Chapter 12, Baselines – Techniques and Best Practices, is a deep dive into the baselining features of Project. You'll learn how to create, maintain, and analyze schedules with the help of baseline best practices.

Chapter 13, Project Tracking Techniques, helps us learn to precisely track the status of your project while adapting to your own ground situations by using a wide spectrum of tools, techniques, and best practices.

Chapter 14, Views, Tables, and Customization, helps us gain an advanced understanding of view architecture in Project. You'll learn which views are used when, as well as sort, filter, and group data. You will also learn how to create your own views.

Chapter 15, Resource and Cost Management, is a deep exploration of Project's resourcing and costing techniques through a new hands-on project.

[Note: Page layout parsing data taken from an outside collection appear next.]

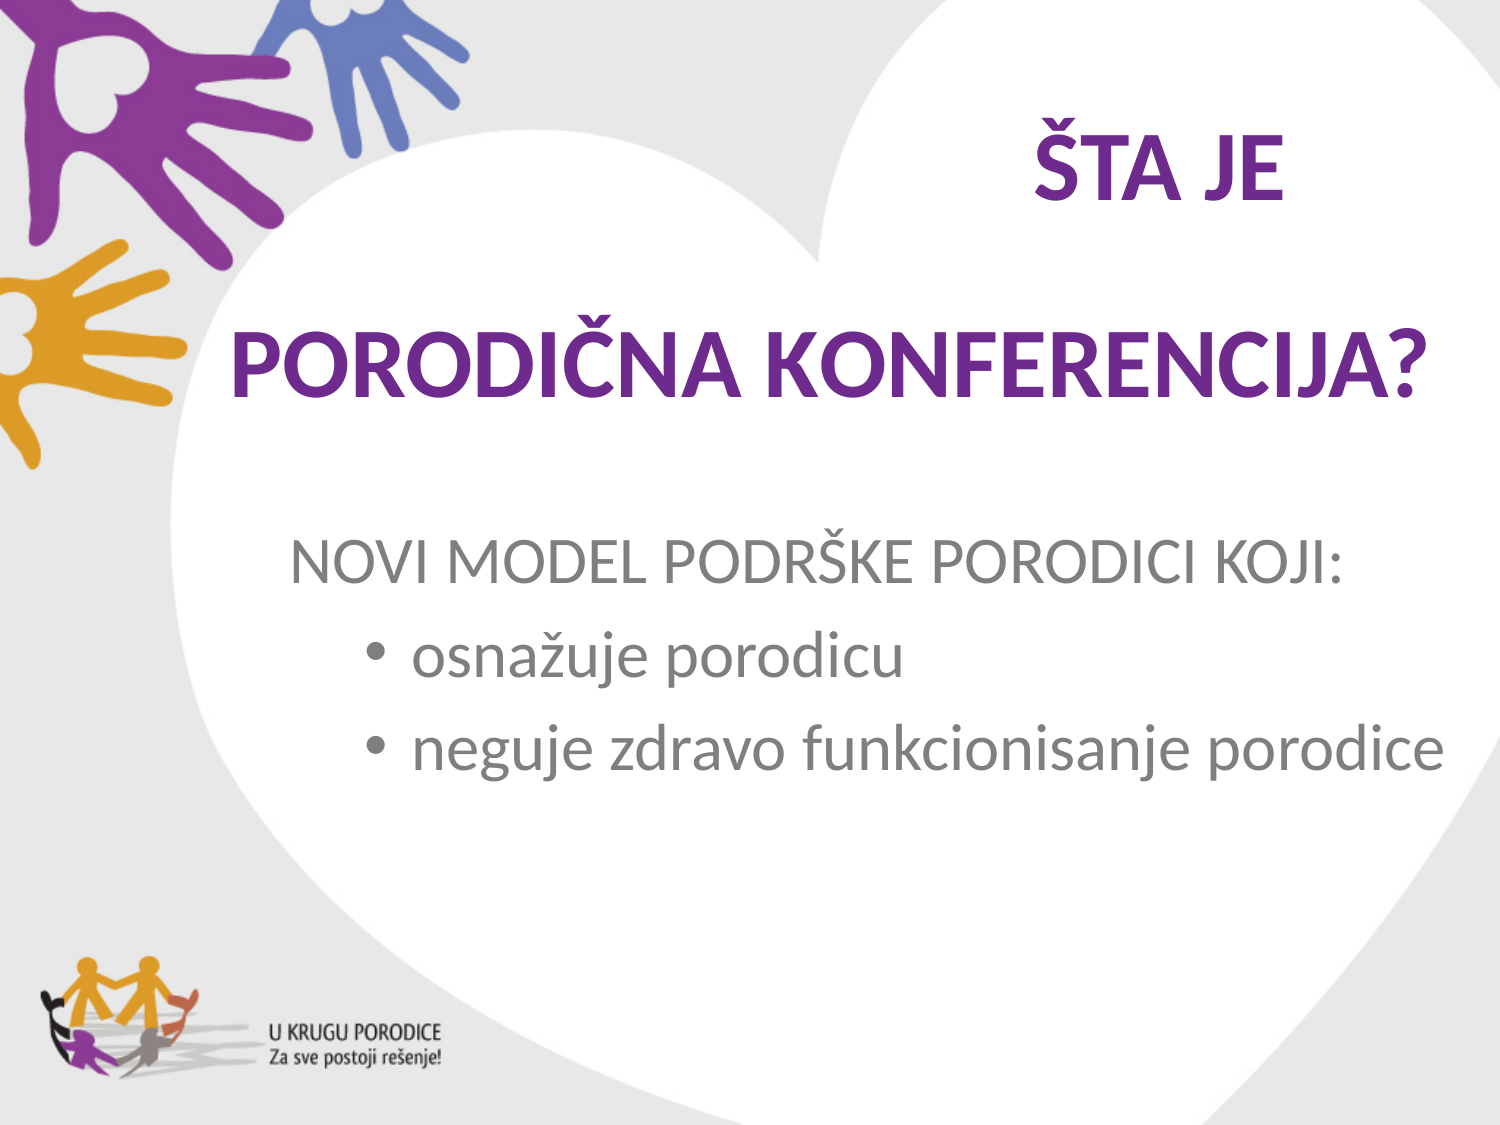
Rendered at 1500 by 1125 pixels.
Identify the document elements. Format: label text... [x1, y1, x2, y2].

list NOVI MODEL PODRŠKE PORODICI KOJI: osnažuje porodicu neguje zdravo funkcionisanje porodice [273, 509, 1479, 901]
picture [0, 0, 1500, 1125]
text_box ŠTA JE [1019, 92, 1313, 228]
title PORODIČNA KONFERENCIJA? [213, 273, 1479, 442]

Chapter 16, Critical Path Monitoring and Advanced Techniques, explains how to work with the foundational methodology used in Project; Critical Path Method (CPM). You'll learn techniques to shorten a project, advanced overallocation techniques, and strategic approaches to resolving scheduling issues.

Chapter 17, Project Reports 101, discusses the many powerful predesigned reports, broad dashboards, and more than a dozen other analytical reports for export that are all shipped with Project out of the box.

Chapter 18, Reviewing Projects and Creating Templates for Success, explains how to identify the most common error patterns within project schedules, use different tools to review projects, and create templates that will help you succeed with future projects.

Chapter 19, Advanced Custom Reports and Templates, explains the logic of Project's reporting architecture to modify existing prebuilt reports and create new custom reports. You'll also learn how to share your customized entities (reports, views and so on) with the world.

Chapter 20, Book Conclusion and Next Steps, is a final big-picture view of Microsoft Project applied to project management. We will tie up the project phases and process groups to everything that you have learned about Microsoft Project. Overall best practices, pitfalls, concepts, and techniques will be mapped to a project life cycle.

Appendix A, Using this Book as a Textbook provides the details of the topics as they are bifurcated in the book in the chapters for quick referencing.

Appendix B, Available Fields Reference explains the types of fields of Project, explained in the various chapters in tabular format. This is beneficial as the tables provide quick reference at a glance.

Appendix C, Keyboard Shortcuts provides a list of shortcuts for the various functions we perform in MS Project 2019. They help provide an ease of access and better user experience.

Appendix D, Glossary has the list of the names, words, phrases which are unique or specific to this book. This helps to provide an easier understanding of the concepts.